Assam puja committees adapt to new normal amid COVID curbs
Mandatory tests for priests, pandal volunteers underway
GUWAHATI: As Assam gets ready for a low-key Durga Puja celebration in the middle of a pandemic, puja organising committees are getting acclimatised to the new normal keeping in mind the prescribed health and safety aspects to avoid another spike in cases after the four-day festival.
As it is, the COVID positivity rate in Assam has dipped drastically to below two per cent now, even as the state health department is not taking any chances, having put in place guidelines for committees, including mandatory tests for priests and members, to strictly adhere to, before and after the festival.
“Our priests and assistant priests have undergone COVID tests today, while tomorrow, those members/volunteers who will be in constant interaction with people visiting the pandal from Friday (Saptami) will be tested,” Jishu Das, secretary of the organising committee of Chatribari Sarbajanin Debo Puja Sthan here, said on Wednesday.
One of the most innovative puja pandals in Kamrup Metro district, the Chatribari puja pandal this time will, like the others, be open from all sides, as prescribed by the SOPs, covering an area of just 20×20 feet.

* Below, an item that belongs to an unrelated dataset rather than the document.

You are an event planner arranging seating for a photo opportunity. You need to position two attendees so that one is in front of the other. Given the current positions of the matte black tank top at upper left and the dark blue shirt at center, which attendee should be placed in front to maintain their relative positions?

“We have scaled down our budget for obvious reasons from Rs 12 lakh last year to just about Rs 2lakh this year. The height of the idols has been restricted to five feet. Besides, we will ensure physical distance and see that only up to 50 people enter the pandal premises at a time,” Das said.
“Our volunteers will allow only those wearing masks and using hand sanitisers to enter the pandal. As prescribed, will also not distribute any prasad on the premises,” he said.
The Rehabari Bilpar Puja, one of the most attractive pujas of the city, too has scaled down the celebration, limiting it to a simple ritual. Every year, the organising committee resorts to an eco-friendly theme and comes up with a spectacle to behold. But not this time.
“The situation is such that we cannot afford to have gatherings in our pandal unlike in the previous years. Earlier, we used products such as bamboo, wood, sea shells, coir, hay etc to decorate our idols and pandals. This time everything is moderate, be it the size and type of idols or the pandal,” Bapan Roy, a member of the Rehabari Bilpar Puja organising committee, said.
Like many others, the 131-year-old puja at the Barowari Temple here too will only be following the traditional rituals, in a departure from the past.
“This is for the first time that we will have just rituals and no idols to worship at the mandap,” said a member of the puja committee.
State health minister Himanta Biswa Sarma had earlier said that all puja committees have to take permission from the deputy commissioner mandatorily before setting up the pandals.
Sarma has time and again warned people to follow the safety norms and ensure that the situation remains under control during and after Puja.
“Mass gatherings and flouting of norms would lead to an uncontrollable situation after puja and pose more challenges for the government,” the minister has said and even tweeted of late.
All kinds of cultural functions and competitions have also been banned during the festival.
Mass immersion of idols and processions will also not be allowed and the district administration has been asked to facilitate the immersion process over two to three days to avoid crowding.